Le pouvoir olfactif des roses

Selon la mythologie grecque, la déesse des fleurs Chloris (Flora chez les Romains), créa la première rose à partir du corps sans vie d’une nymphe.
D’autres divinités sensibles à le fleur lui ajoutèrent quelques qualités : Aphrodite, déesse de l’amour, lui donna la beauté ; Dionysos, dieu du vin, y déposa le nectar d’où la fleur tire son enivrant parfum, et les trois Grâces lui conférèrent charme, éclat et joie. Enfin, Apollon, dieu de la beauté et des arts, la couronna reine des fleurs.

 

Les nouvelles techniques d’hybridation   des roses ont permis aux obtenteurs, dès le XIXème siècle, de créer des formes de fleurs nouvelles et des couleurs toujours plus éclatantes… Mais ces créateurs ont oublié le parfum !
A partir du XXème siècle, des recherches sont lancées pour obtenir des roses aux senteurs délicieuses.

En 1901, Jules Gravereaux est lui-même chargé par le ministre de l’Agriculture Albert Viger, d’une mission sur les roses à parfum dans les Balkans. Comment fabriquer de l’essence de roses en France et lutter contre la concurrence bulgare ? Après une étude sur le terrain pour étudier leurs méthodes de culture bulgares et la réalisation d’un premier rapport, Gravereaux rentre en France avec deux objectifs : obtenir par hybridation   de nouvelles roses à parfum et perfectionner les procédés de distillation. Quatre ans sont consacrés à cette activité au sein du Pavillon normand transformé en laboratoire d’essai.

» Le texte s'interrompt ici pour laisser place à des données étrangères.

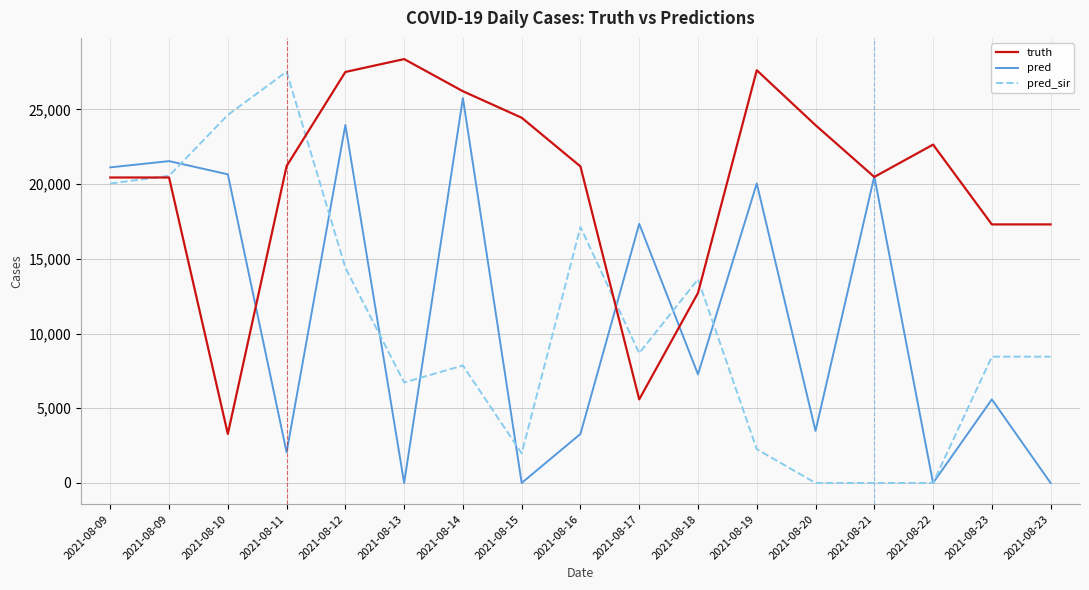

At which category is the sum across all series the highest?

2021-08-12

Le laboratoire d'essai des produits odorants

 


Rose à parfum de L’Haÿ.

Portant son choix sur les hybrides de Rosa rugosa, rosier du Japon et du Kamtchatka, rustique, remontants et au parfum prononcé, il obtient une nouvelle variété   délicieusement odorante la « Rose à parfum de L’Haÿ », tandis que le rosiériste Cochet-Cochet, associé à ces recherches, crée une variété   voisine, la rose « Roseraie de L’Haÿ ». Jules Gravereaux remet alors au Ministre un second rapport, résultat de ses recherches : les roses à parfum et la fabrication d’essence à la Roseraie de L’Haÿ de 1901 à 1905, préconisant la culture des deux variétés s’avérent les plus rentables. Cependant, son travail ne sera pas repris à plus grande échelle dans un but économique.

 

Toutes ces créations témoignent de la mystérieuse alchimie qui s’opère entre la Roseraie et ses artistes.

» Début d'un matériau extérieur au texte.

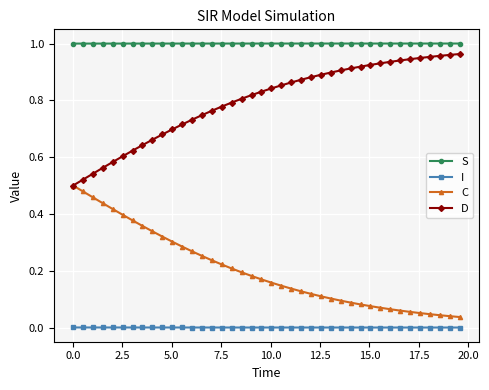

Rank the series by their average value, from lowest to highest.

I, C, D, S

 >>> Pour en savoir plus sur le parfum, sa structure, la façon de le sentir... Rendez-vous dans la rubrique Reine des parfums.

 

Aujourd’hui, les créateurs de parfum parcourent la Roseraie en tous sens. Véritable laboratoire vivant en plein air, elle leur offre sa large palette des senteurs les plus subtiles.
Plusieurs « nez » des grands parfumeurs français sont venus bénévolement porter leurs concours à l’élaboration d’un jeu de reconnaissance d’odeurs baptisé « mémolfactif » qui ravit le public.